■ **WHAT YOU HAVE TO DO**: Reproduce the rows below, swapping every occurrence of "Twitter" for "X" and leaving all other text unchanged.

■ **DATA PROVIDED**:
● ● ● ●

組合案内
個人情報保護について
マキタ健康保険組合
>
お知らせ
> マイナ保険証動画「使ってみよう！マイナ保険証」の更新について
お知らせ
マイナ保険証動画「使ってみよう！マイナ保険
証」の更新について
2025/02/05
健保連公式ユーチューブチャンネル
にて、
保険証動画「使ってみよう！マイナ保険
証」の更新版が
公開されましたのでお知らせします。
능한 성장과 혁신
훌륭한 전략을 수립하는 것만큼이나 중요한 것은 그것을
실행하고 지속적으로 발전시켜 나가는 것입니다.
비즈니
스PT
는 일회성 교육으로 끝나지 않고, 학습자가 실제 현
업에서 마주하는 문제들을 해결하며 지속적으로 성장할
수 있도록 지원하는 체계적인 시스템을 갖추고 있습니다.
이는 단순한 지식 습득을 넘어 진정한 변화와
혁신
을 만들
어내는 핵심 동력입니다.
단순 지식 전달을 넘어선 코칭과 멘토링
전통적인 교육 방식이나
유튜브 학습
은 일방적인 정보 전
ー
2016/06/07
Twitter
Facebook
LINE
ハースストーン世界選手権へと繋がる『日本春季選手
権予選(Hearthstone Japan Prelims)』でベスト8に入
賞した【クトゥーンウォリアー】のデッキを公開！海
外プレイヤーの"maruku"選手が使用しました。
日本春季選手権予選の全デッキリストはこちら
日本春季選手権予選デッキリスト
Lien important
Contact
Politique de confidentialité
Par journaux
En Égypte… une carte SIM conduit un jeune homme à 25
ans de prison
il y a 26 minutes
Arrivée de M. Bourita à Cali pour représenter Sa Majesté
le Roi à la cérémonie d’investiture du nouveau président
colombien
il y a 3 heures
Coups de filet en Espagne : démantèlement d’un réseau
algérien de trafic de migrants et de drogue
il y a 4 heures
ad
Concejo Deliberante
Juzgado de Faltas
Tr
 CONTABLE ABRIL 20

● ● ● ●

■ **EXERCISE RESPONSE**:
組合案内
個人情報保護について
マキタ健康保険組合
>
お知らせ
> マイナ保険証動画「使ってみよう！マイナ保険証」の更新について
お知らせ
マイナ保険証動画「使ってみよう！マイナ保険
証」の更新について
2025/02/05
健保連公式ユーチューブチャンネル
にて、
保険証動画「使ってみよう！マイナ保険
証」の更新版が
公開されましたのでお知らせします。
능한 성장과 혁신
훌륭한 전략을 수립하는 것만큼이나 중요한 것은 그것을
실행하고 지속적으로 발전시켜 나가는 것입니다.
비즈니
스PT
는 일회성 교육으로 끝나지 않고, 학습자가 실제 현
업에서 마주하는 문제들을 해결하며 지속적으로 성장할
수 있도록 지원하는 체계적인 시스템을 갖추고 있습니다.
이는 단순한 지식 습득을 넘어 진정한 변화와
혁신
을 만들
어내는 핵심 동력입니다.
단순 지식 전달을 넘어선 코칭과 멘토링
전통적인 교육 방식이나
유튜브 학습
은 일방적인 정보 전
ー
2016/06/07
X
Facebook
LINE
ハースストーン世界選手権へと繋がる『日本春季選手
権予選(Hearthstone Japan Prelims)』でベスト8に入
賞した【クトゥーンウォリアー】のデッキを公開！海
外プレイヤーの"maruku"選手が使用しました。
日本春季選手権予選の全デッキリストはこちら
日本春季選手権予選デッキリスト
Lien important
Contact
Politique de confidentialité
Par journaux
En Égypte… une carte SIM conduit un jeune homme à 25
ans de prison
il y a 26 minutes
Arrivée de M. Bourita à Cali pour représenter Sa Majesté
le Roi à la cérémonie d’investiture du nouveau président
colombien
il y a 3 heures
Coups de filet en Espagne : démantèlement d’un réseau
algérien de trafic de migrants et de drogue
il y a 4 heures
ad
Concejo Deliberante
Juzgado de Faltas
Tr
 CONTABLE ABRIL 20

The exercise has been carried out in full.